Nov 02 14:50:30 k8s-worker-03 kubelet[1029]: ]
Nov 02 14:50:30 k8s-worker-03 kubelet[1029]: }
Nov 02 14:50:30 k8s-worker-03 kubelet[1029]: }
Nov 02 14:50:30 k8s-worker-03 kubelet[1029]: ]
Nov 02 14:50:30 k8s-worker-03 kubelet[1029]: }
Nov 02 14:50:30 k8s-worker-03 kubelet[1029]: : [failed to find plugin "istio-cni" in path [/opt/kube/bin]]

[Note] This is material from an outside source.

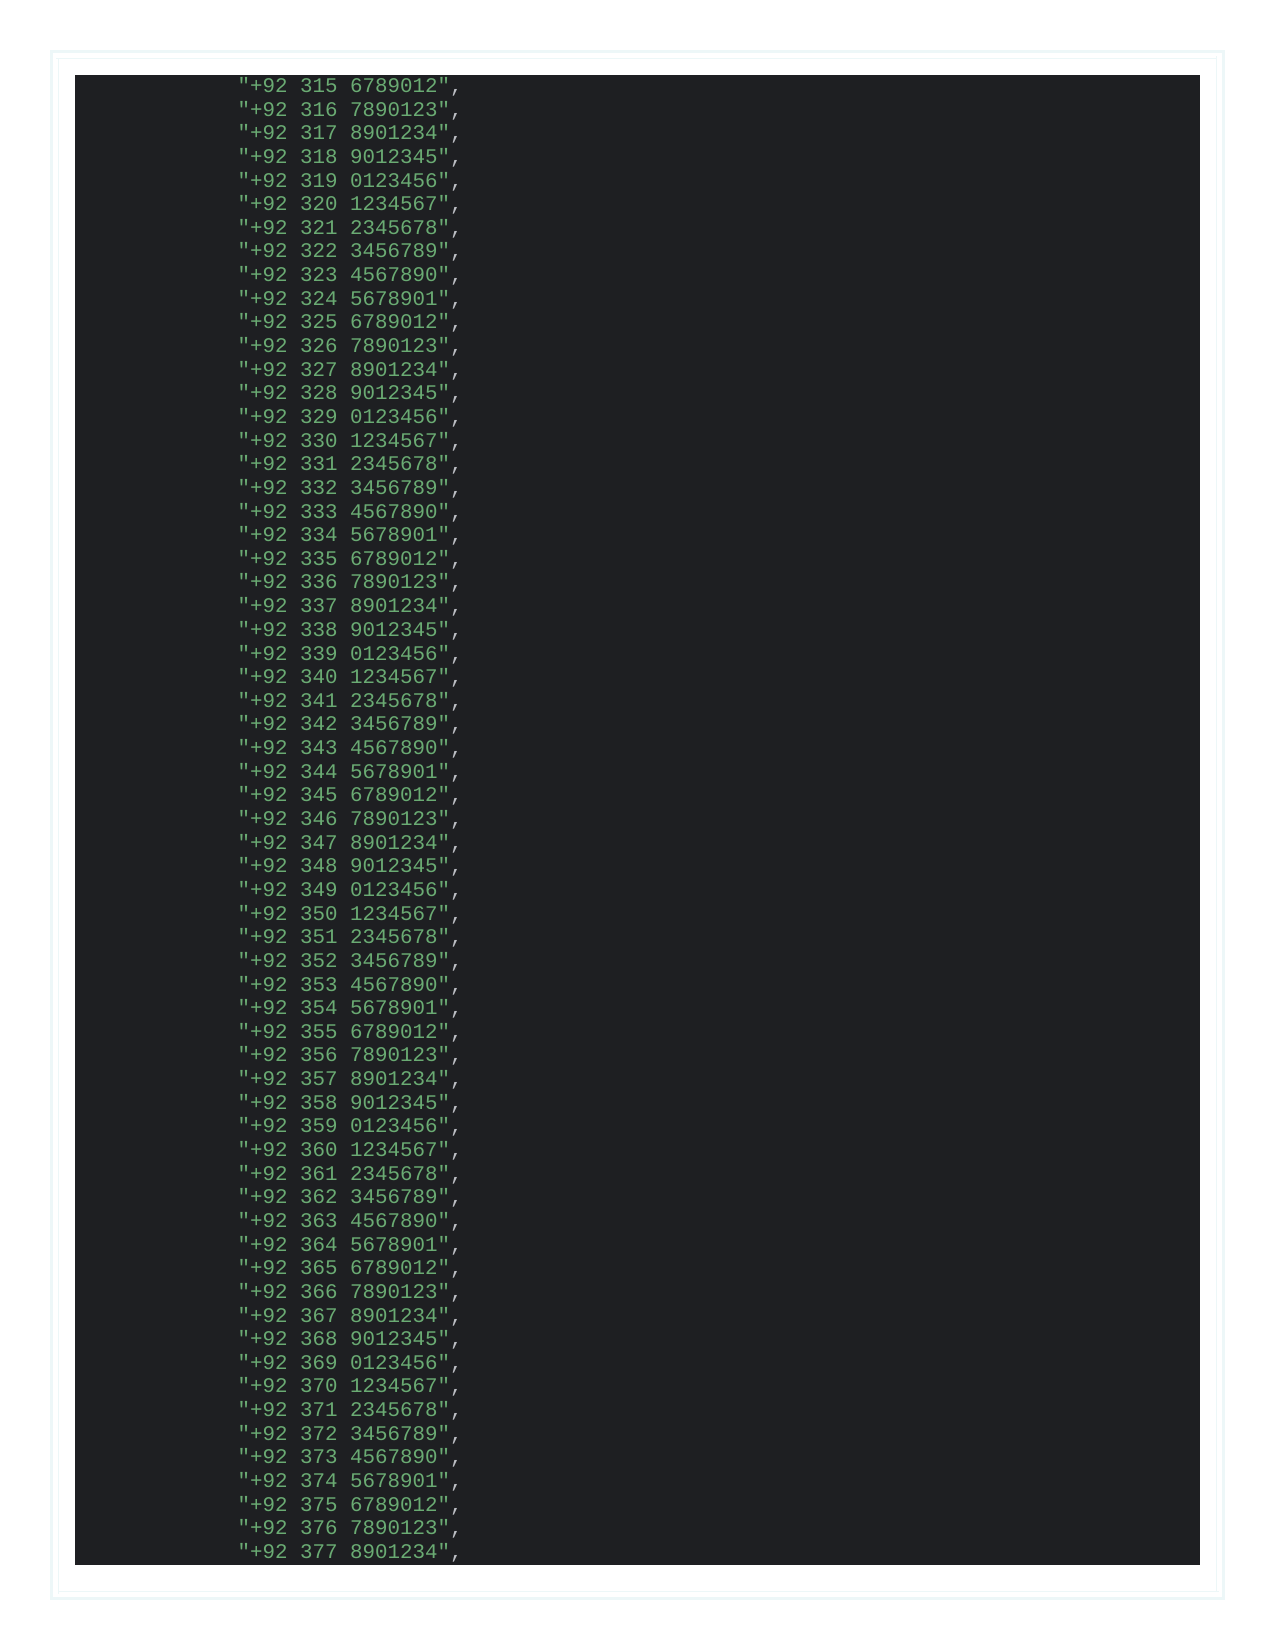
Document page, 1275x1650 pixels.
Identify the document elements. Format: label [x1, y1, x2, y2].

text [75, 75, 1200, 1565]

Nov 02 14:50:30 k8s-worker-03 kubelet[1029]: W1102 14:50:30.291194 1029 cni.go:237] Unable to update cni config: no valid networks found in /etc/cni/net.d
It is found that the configuration of istio-cni and the path of the cni executable file of the K8S configuration are inconsistent. This situation is more likely to occur in the environment of K8S cluster deployment with the help of various third-party tools, such as ansible deployment of k8s cluster, the default CNI executable The file directory is in /opt/kube/bin and istio is set to /opt/cni/bin by default , you can find it by checking the pod log of configmap or istio-cni
solution:
Option One:
Modify the yaml file of istio deployment and add the official cniBinDir: your path
cni:
excludeNamespaces:
- istio-system
- kube-system
logLevel: info
cniBinDir: /opt/kube/bin
repair:
enabled: true
deletePods: false
Or add the --set values.cni.cniBinDir=... and --set values.cni.cniConfDir=... options during command line deployment
Option II:
Modify the configmap named istio-cni-config in the istio-system space,
find the cniBinDir and change it to the correct path, and regenerate all pods
The above only lists the errors of the bin directory. It may also be the error of cniConfDir in different environments. Just modify it to the correct one.